📚 AWS Overview

Created: 28.07.2022

Here I am collecting some information that is needed in order to understand what to look for in the cloud and where.

Confusing Terms

IAM - Identity Access Management. This is a service for creating users, groups, roles, permissions, policies. Each individual using the AWS service needs to have a separate user in AWS associated with them. So, roughly speaking, user = person. Each user can be in 1+ groups. Theoretically, a user can be not a part of any group, but when they are, it’s easier to manage access and permissions. Policies are a list of permissions that can be assigned to a group, user, role. Can be created via JSON (raw) or GUI. Groups have the same permissions defined by purposes. Roles are assigned to services within AWS. Something similar to groups?

IDs

ARN

arn:partition:service:region:account-id:resource-id
arn:partition:service:region:account-id:resource-type/resource-id
arn:partition:service:region:account-id:resource-type:resource-id

Partition. There are just three of them: general (most likely to encounter), China 🇨🇳 and US Gov.

Service. Can be guardduty for alert from GuardDuty, or iam or sts or any other service.

Region, Account-ID and Resource-ID. Pretty self-explanatory.

Terraform

Most of the things can be and usually prefered to be configured via Terraform. It’s usually refered to as “Infrastructure as code”, which basically means that you can “code” the way your infrastructure is built and with what permissions. For example, you can either create an EC2 instance via GUI in AWS Console, or use aws CLI for that or you can do this via Terraform. The latter option allows better managements, transparancy and, of course, automation.

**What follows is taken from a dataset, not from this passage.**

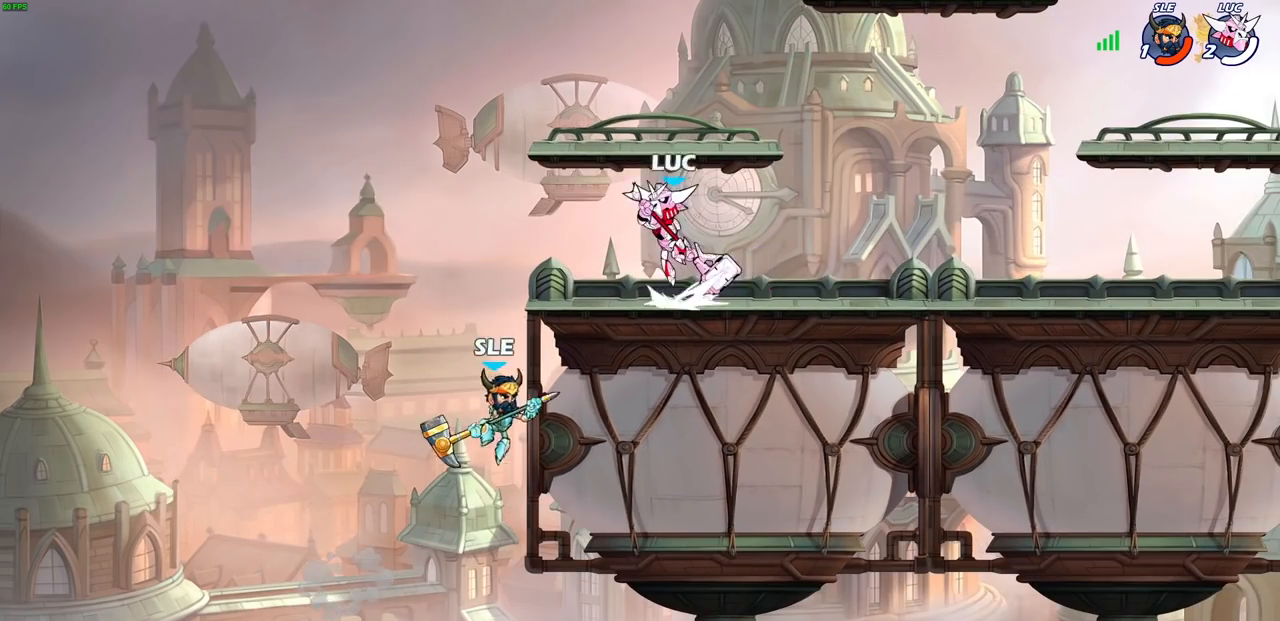
{"buttons": [], "left_stick": "center", "right_stick": "center", "events": [[50, "CIRCLE", "down"], [50, "CROSS", "up"], [100, "R2", "up"], [450, "left_stick", "center"], [467, "CIRCLE", "up"]]}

Following the advice of the instructor from Udemy (see reference below), I’ve used Visual Studio (which I usually use for scripting) with a HashiCorp Terraform plugin installed. To install terraform itself follow the instructions here - https://learn.hashicorp.com/tutorials/terraform/install-cli. Good tutorials are available for free on the Terraform’s website as well: https://learn.hashicorp.com/tutorials/terraform/aws-build?in=terraform/aws-get-started.

category "subcategory" "some_randomname" {
	mandatory_stuff = "your value 1"
	another_optional_stuff = "your value 2"
}


resource "google_storage_bucket" "assets" {
 	name = "sec510-assets-${var.UniqueString}"
}


provider "aws" {
	region = "eu-west-2"
}


resource "aws_instance" "ec2" {
	ami = "ami-12390843958"
	instance_type = "t2.micro"
}

The suggested workflow would be to store tf files (terraform proprietary format) on git (for version control).

VPC

The main concern is that something provate can be poked from the outside. There are several controls in place to avoid this and following the best practicies of Defense-in-Depth policy we are better to leverage all of them properly. But the bigger the organization becomes, the harder it gets to configure everything correctly. Default VPC is very lax. Therefore, it should not be used for anything more serious than I personal blog or lab exercises and stuff like that.

For something to be publicly availble, a Internet Gateway is required.

NACL

Network Access Control list. Whever there is a match, further list trversal is ceised. Traffic restrictions are determined by both the NACL (which is overly permissive for the default VPC) and a security group (see the next subsection).

⚠️ Important note! NACL are stateless, which means that if the request was allowed to pass through, the response might not be if it was not configured. Rules are evaluated in order until a match is found (allow or deny) and the remaining rules in the list are skipped.

Security Group

For default EC2 security group (presuming no changes were made when deploying it) all ingress traffic will be blocked. When EC2 is greated via CLI, it’s less “open-minded” and allows less crap 💩 to flow through. Default security group (ingress all from the same sec group, egress allow traffic on all ports) != default EC2 security group.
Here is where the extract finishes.